11.20.2021

The Rise And Fall Of Osama Bin Laden, Bergen - B

        "There was nothing inevitable about bin Laden's transformation over the course of decades from a quiet, humble, religious young man into the leader of a global terrorist network who was intent on killing thousands of civilians." This is an attempt to tell how this happened.

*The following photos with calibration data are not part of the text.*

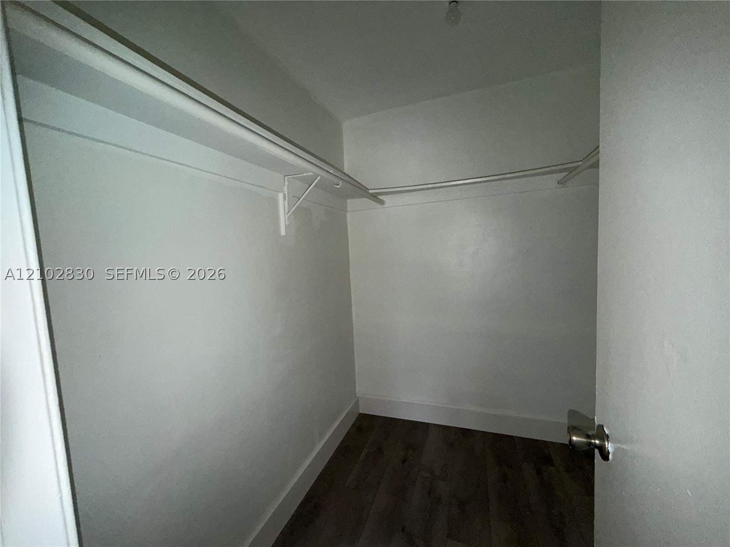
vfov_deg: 85.7
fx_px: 295
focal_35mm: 14
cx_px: 365
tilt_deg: -4.0
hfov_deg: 102.1
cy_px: 274
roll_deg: +3.0
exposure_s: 1/53
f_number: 2.2
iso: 250
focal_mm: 2.22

        He was born in 1957, the 18th son of a wealthy father, the owner of the leading construction company in Saudi America. Unlike his secular, fun-loving, pro-American siblings, he tended toward religious Islamism in his teens. By the time he was 21, he was "a fully fledged religious zealot." The transformative event of his life came when the infidel Soviets invaded Afghanistan in 1979. While continuing to work in the family business, he began to give substantial amounts, $250,000-$300,000 per year, to support jihad in Afghanistan. In 1986, he moved to Peshwar to oversee the Arab force he was building up. When his troops held off a Soviet attack, he became a war hero throughout the Arab world.  By the time the Soviets left, he was widely revered.  He decided that the flame of jihad should spread elsewhere. In 1991, he moved to Sudan, became a member of the Saudi opposition, supported terrorists in Yemen and Somalia, and started to build his anti-American terror network, al-Qaeda. He also ran multiple businesses for the Saudi Binladin Group. His criticism of the royal family led to the loss of his Saudi citizenship and, as his family business relied on the monarchy, they expelled him too and froze his assets.

        With American troops in Saudi Arabia and then in Somalia, he decided he had to strike at America and drive it out of the Middle East. His radicalism led the Sudanese to force him to leave, and in 1996 he was back to Afghanistan. He declared war on the US (only a few Americans knew), and worked out arrangements with the Taliban to stay outside of Kandahar, where he continued to build his organization. He teamed up with Mohammed al-Zawahiri, a noted Egyptian cleric, declared his desire to kill American soldiers and citizens, and told western interviewers that a black day was soon coming for America. On August 7, 1998, the US embassy in Nairobi was obliterated by a massive truck bomb. A few minutes later, a less powerful bomb went off in front of the embassy in Tanzania. The US now knew who bin Laden was, and the CIA began to pursue him. However, at no point were the full resources of the US applied to bin Laden. The attack on the USS Cole came in October, 2000. There was no US response to the Cole attack from the fading Clinton administration. Throughout 2001, there were those in the intelligence community very concerned about bin Laden, but those concerns never cracked the agenda of the new administration.  September 11th changed America and much of the world.

      Pres. Bush signed a Memorandum of Notification turning the CIA into a para-military organization authorized to hunt and kill bin Laden. The closest the US came was that December when we bombed his environs at Tora Bora. Bin Laden and two of his sons escaped. He was on the run in Pakistan until he alighted in Abbottabad in 2005.  The US spent years diligently looking for him and was able to eventually find him because the CIA had extracted the name of one of his two bodyguards during innumerable interrogations. The CIA found the compound in 2010. On May 1, 2011, Navy Seals descended on bin Laden's compound and killed bin Laden, two bodyguards, bin Laden's son Khalid,  and a bodyguard's wife.

    The depth of the US response to 9/11 assured that a repeat of what had happened would not take place. One example is the US 'no fly' list which grew from 16 to forty-thousand by the time of bin Laden's death.  Bin Laden also failed as he expected the US to leave the Middle East, just as it had left Lebanon, Yemen, and Somalia after tactical setbacks. Instead the opposite took place.  This is a concise, well-written book, but one that adds little to the existing narrative. If you've read The Looming Tower, or Stephen Coll's books on Afghanistan, you're way ahead.